A practical application is the "digital twin" created from a single drop of blood. Because blood circulates through the entire body, it captures the immune state of the entire body. By profiling every cell in that drop using single-cell RNA seek data, the model can detect diseases and predict patient trajectories without human bias interfering in the feature selection.
- Takeaway 5: Why AI Agents Will Fail Without High-Level Data APIs
As organizations deploy autonomous AI agents, the complexity of raw code has become a bottleneck. When agents are asked to navigate low-level implementation, they make "subtle mistakes," such as the information leakage seen in an Expedia fraud model project where an agent incorrectly aggregated transactions to midnight rather than the current time.
For agents to be effective, they require a higher level of abstraction:
- PyTorch/Raw Code: ~1,000 lines (20 steps). Too many opportunities for an agent to get lost.
- XGBoost: ~500 lines. Intermediate complexity, still prone to engineering errors.

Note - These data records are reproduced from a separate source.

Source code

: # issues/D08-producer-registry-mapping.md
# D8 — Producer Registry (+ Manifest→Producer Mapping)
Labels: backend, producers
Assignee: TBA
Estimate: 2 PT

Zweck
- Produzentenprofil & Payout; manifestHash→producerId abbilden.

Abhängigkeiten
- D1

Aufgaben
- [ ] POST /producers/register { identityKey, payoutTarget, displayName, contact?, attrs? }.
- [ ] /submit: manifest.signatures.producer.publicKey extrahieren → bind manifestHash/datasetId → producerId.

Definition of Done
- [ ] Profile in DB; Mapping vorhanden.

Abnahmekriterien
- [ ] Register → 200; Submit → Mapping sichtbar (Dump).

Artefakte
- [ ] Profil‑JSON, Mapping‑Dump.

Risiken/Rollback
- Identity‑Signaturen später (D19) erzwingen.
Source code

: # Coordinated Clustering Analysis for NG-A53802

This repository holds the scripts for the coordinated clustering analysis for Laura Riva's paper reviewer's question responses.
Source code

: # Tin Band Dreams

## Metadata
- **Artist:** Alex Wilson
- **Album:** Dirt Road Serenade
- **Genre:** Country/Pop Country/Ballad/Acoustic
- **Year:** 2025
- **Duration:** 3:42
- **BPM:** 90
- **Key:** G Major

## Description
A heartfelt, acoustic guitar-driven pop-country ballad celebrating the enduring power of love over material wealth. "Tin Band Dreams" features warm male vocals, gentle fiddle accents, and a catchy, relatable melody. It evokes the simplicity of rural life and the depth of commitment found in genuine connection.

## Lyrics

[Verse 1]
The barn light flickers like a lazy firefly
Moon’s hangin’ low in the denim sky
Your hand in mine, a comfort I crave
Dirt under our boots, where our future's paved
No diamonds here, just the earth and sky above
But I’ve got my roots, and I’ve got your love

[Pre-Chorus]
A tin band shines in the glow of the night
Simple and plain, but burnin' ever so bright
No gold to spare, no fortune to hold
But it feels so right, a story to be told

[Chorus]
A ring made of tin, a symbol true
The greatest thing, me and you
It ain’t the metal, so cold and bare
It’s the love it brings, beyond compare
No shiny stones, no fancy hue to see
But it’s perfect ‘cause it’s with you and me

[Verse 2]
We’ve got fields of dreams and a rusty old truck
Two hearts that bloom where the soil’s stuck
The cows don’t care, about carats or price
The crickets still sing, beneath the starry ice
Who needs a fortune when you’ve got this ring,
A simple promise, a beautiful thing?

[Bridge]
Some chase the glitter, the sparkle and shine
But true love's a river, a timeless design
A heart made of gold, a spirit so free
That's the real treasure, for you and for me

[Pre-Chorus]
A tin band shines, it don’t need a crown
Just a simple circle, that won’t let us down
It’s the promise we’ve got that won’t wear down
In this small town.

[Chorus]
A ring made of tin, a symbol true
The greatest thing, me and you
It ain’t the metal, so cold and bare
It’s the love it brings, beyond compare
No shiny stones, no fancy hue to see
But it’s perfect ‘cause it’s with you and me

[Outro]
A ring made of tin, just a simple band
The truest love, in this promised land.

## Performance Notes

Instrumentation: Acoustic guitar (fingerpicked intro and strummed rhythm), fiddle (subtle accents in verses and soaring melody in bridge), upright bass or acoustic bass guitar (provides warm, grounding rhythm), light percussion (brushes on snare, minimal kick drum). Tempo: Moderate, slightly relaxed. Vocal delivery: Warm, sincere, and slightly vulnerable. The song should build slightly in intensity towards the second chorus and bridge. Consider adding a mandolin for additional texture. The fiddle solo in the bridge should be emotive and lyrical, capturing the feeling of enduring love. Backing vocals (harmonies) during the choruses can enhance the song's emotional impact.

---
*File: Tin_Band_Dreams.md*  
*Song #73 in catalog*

- Relational API: ~50 lines (2 steps). Using a high-level API allows the agent to focus on the goal rather than the drudgery of implementation.
"For agents to be effective, they need 'agent-friendly APIs'—abstractions that allow them to make decisions without being bogged down by the drudgery of low-level implementation."
- The Verdict: From CPU Summaries to GPU Reasoning
The industry is witnessing a fundamental shift in compute. We are moving from CPU-heavy summarization (where humans write code to simplify data) to GPU-driven reasoning (where models ingest raw data). Crucially, this reasoning is scalable because the attention mechanism in these models is non-quadratic—it follows the graph structure, allowing it to handle millions of cells where standard LLMs would fail.
The real-world impact is already significant:
- Reddit: Achieved double-digit increases in ad click-through rates (CTR) by using graph embeddings alongside traditional features.
- DoorDash: Revolutionized restaurant recommendations and notification timing, impacting revenue by hundreds of millions of dollars.
- Coinbase: Scaled relational models across the entire Bitcoin blockchain to detect fraud.
As Relational Foundation Models take over the task of feature discovery, the role of the "Data Scientist" must evolve. The value of the expert shifts from manual data engineering to formulating the right questions. The future of AI lies not in how well we can summarize our databases, but in how effectively we can let the models reason across them.